The recent VAT increase and the largest petrol price hike ever has put South Africans under increasing financial pressure and a loan can seem like an attractive option to bridge financial shortfalls. However, borrowing money from unscrupulous lenders can have dire consequences for a person’s financial wellbeing and consumers are advised to exercise caution when pursuing a loan.
“Reputable lenders can offer an invaluable service,” says Taryn Schmidt, Chief Marketing Officer at short-term lender, Wonga SA. “But, not all lenders are created equal, and it’s important to check a few crucial boxes when taking out a loan”, she advises.
Check 1: Choosing a loan
There are different types of loans that suit different purposes so it’s important to understand what kind of loan is required.
Secured loans tend to be for larger amounts of money, say over R250 000, and for longer periods of time, typically five years or more. Home loans are a form of secured loan, whereby money is borrowed against the value of the property. Missing a repayment on a secured loan carries the risk of losing the assets tied to the agreement. The main benefit of secured loans, other than being able to borrow more money over a longer period, is that the interest rates on offer tend to be low and can be fixed or variable.
Unsecured loans on the other hand are usually used for smaller sums, of R5 000 or more, and over shorter periods of time, say a few years. They don’t require any personal assets to be tied into the agreement, although failing to repay the loan will still have serious consequences.
“Short term loans facilitated online, such as Wonga loans, are also unsecured loans. This type of loan is usually for sums from R500 up to R8 000, to be repaid over a period ranging from a few days up to six months.
“According to the National Credit Act (NCA), interest rates on these particular loans must be disclosed as a monthly interest rate and borrowers can be charged interest of no more than five percent a month or 30 percent over six months,” explains Schmidt. “Some lenders charge lower interest fees, such as Wonga, so it’s best to shop around when looking for the loan that best suits you.” she continues.
Check 2: Do a credit check
All legal credit lenders are registered with the National Credit Regulator (NCR) and receive a National Credit Provider number (NCRCP).
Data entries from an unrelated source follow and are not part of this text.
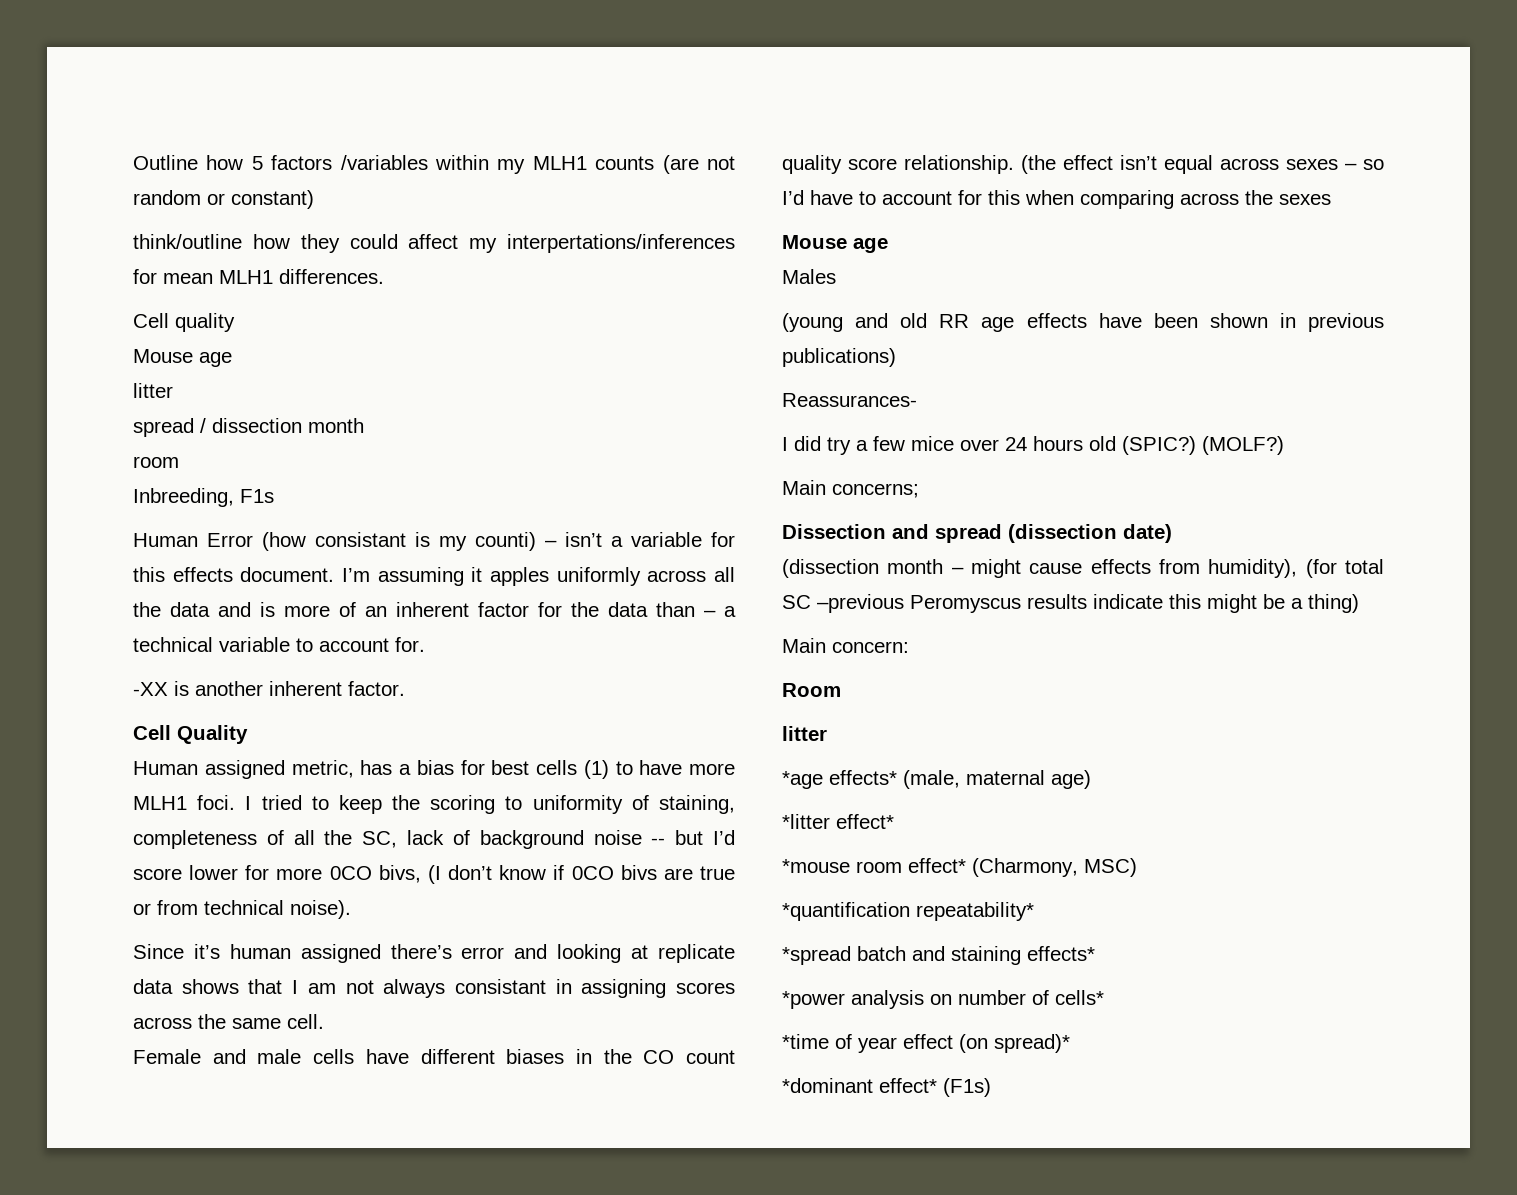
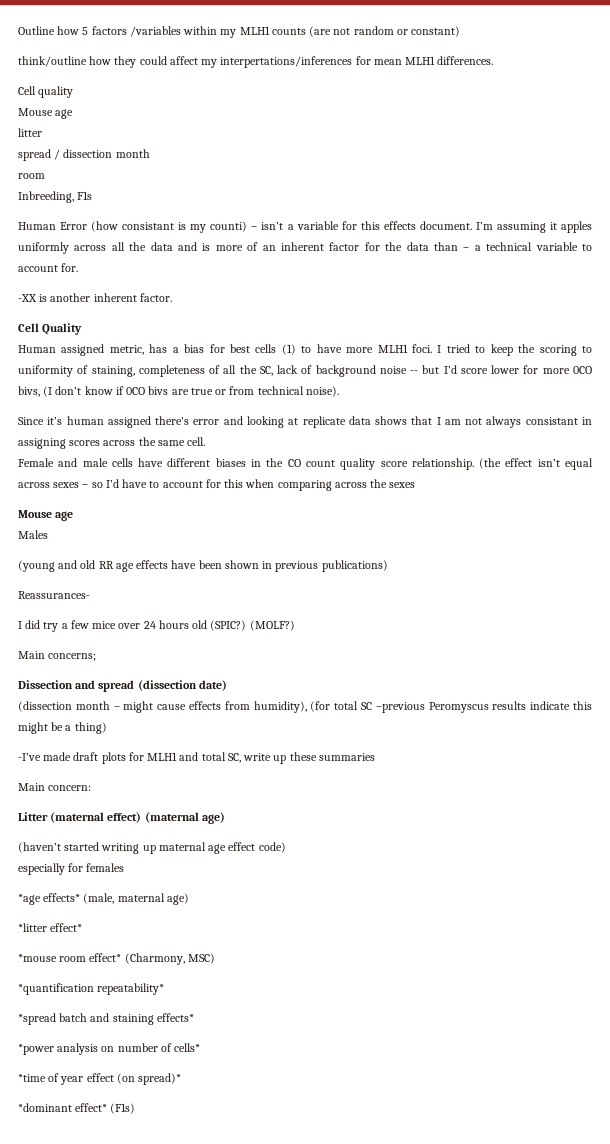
[782,638,909,653] [782,683,841,697] [782,726,827,741] Main concern: // Room // litter -> [18,752,375,764] [18,783,92,791] [18,812,225,824] [18,842,286,854] [18,863,125,875] -I’ve made draft plots for MLH1 and total SC, write up these summaries // Main concern: // Litter (maternal effect) (maternal age) // (haven’t started writing up maternal age effect code) // especially for females

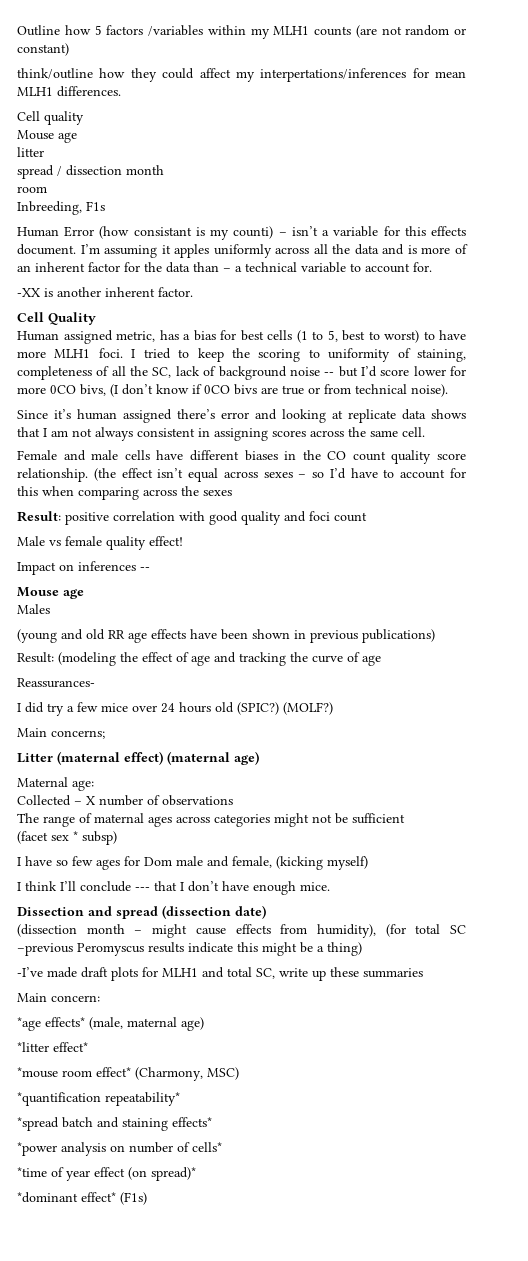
[281,344,296,355] (1) -> [296,330,419,343] (1 to 5, best to worst)
[525,417,578,425] consistant -> [137,428,195,437] consistent
(416, 485) none -> [17,511,367,525] [17,536,183,550] [17,561,150,575] // Result: positive correlation with good quality and foci count // Male vs female quality effect! // Impact on inferences --
(388, 566) none -> [17,652,381,666] // Result: (modeling the effect of age and tracking the curve of age
(97, 657) none -> [17,751,259,765] [17,777,94,791] [17,795,233,806] [17,813,405,827] [17,831,117,845] [17,856,368,870] [17,881,330,895] // Litter (maternal effect) (maternal age) // Maternal age: // Collected – X number of observations // The range of maternal ages across categories might not be sufficient // (facet sex * subsp) // I have so few ages for Dom male and female, (kicking myself) // I think I’ll conclude --- that I don’t have enough mice.
[18,812,225,824] [18,842,286,854] [18,863,125,875] // Litter (maternal effect) (maternal age) // (haven’t started writing up maternal age effect code) // especially for females -> (100, 998) none

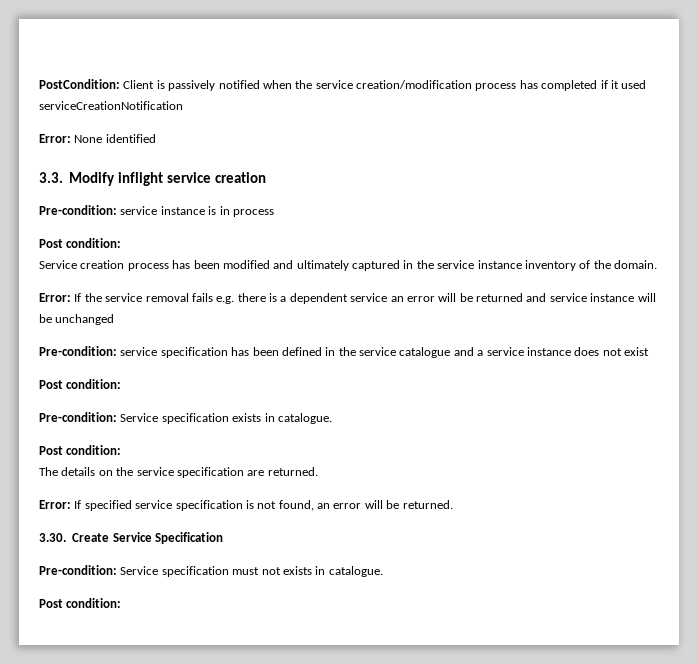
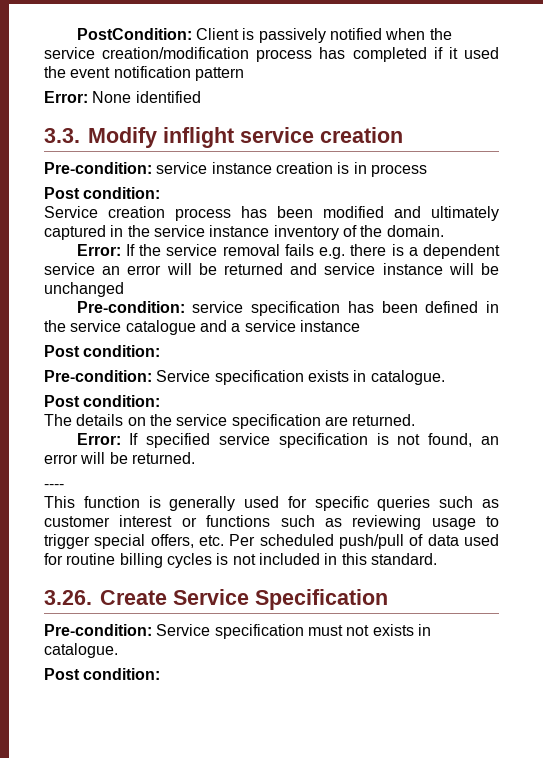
[39,101,183,110] serviceCreationNotification -> [44,66,244,81] the event notification pattern
(205, 210) none -> [275,162,333,174] creation
[574,347,649,356] does not exist -> (360, 326) none
[39,533,66,542] 3.30. -> [44,484,64,489] [44,496,499,511] [44,515,499,530] [44,534,499,549] [44,553,437,568] [44,590,92,605] ---- // This function is generally used for specific queries such as customer interest or functions such as reviewing usage to trigger special offers, etc. Per scheduled push/pull of data used for routine billing cycles is not included in this standard. // 3.26.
Schmidt advises borrowers to check if their chosen lender is registered, especially if the interest rates or lending terms don’t add up.
Borrowing from an unregistered lender comes with the risk of being charged unregulated interest rates and clients may have no legal recourse should the lender act in an illegal manner.
Check 3: Protect yourself
“No reputable credit provider will ever ask a client to hand over their ID, debit card or South African Social Security Agency (SASSA) card to keep as some form of surety. Lenders who do so are not operating within the limits of the NCA”, warns Schmidt.
She also cautions lenders to be on the lookout for scams, the most common of which is the Advanced Fee or 419 scam. In this case, people are offered great loans no matter how bad their credit rating. All that is required is for the applicant to pay a fee to initiate the transfer of their loan. Scammers often try to justify this payment as a registration or legal fee. Unfortunately, once this fee has been paid, the lender often disappears and the victim never receives any money.
Check 4: Is it affordable?
While the NCA requires lenders to determine whether borrowers can afford the loan, Schmidt advises people to take a close look at their finances and whether they will be able to comfortably make the required repayments.
Check 5: Read the Ts & Cs
The terms and conditions provided by a lender are legally binding. Items that could be included are additional fees, such as arrangement or administration fees, and it’s critical for borrowers to know exactly what they’re being charged, over which period, and what the legal ramifications and options are in terms of defaulting on repayments or being able to settle early without penalties.
“Our advice would be to ask questions – if the loan contract contains jargon or clauses that are unclear it’s the borrower’s right to query these. As with any legally binding contract it’s critical that borrowers understand what they’re committing to before they sign,” Schmidt advises.
“While a loan should never be entered into lightly, completing these five checks will ensure that a client borrows from a reputable lender, at a set interest rate with a manageable repayment schedule.”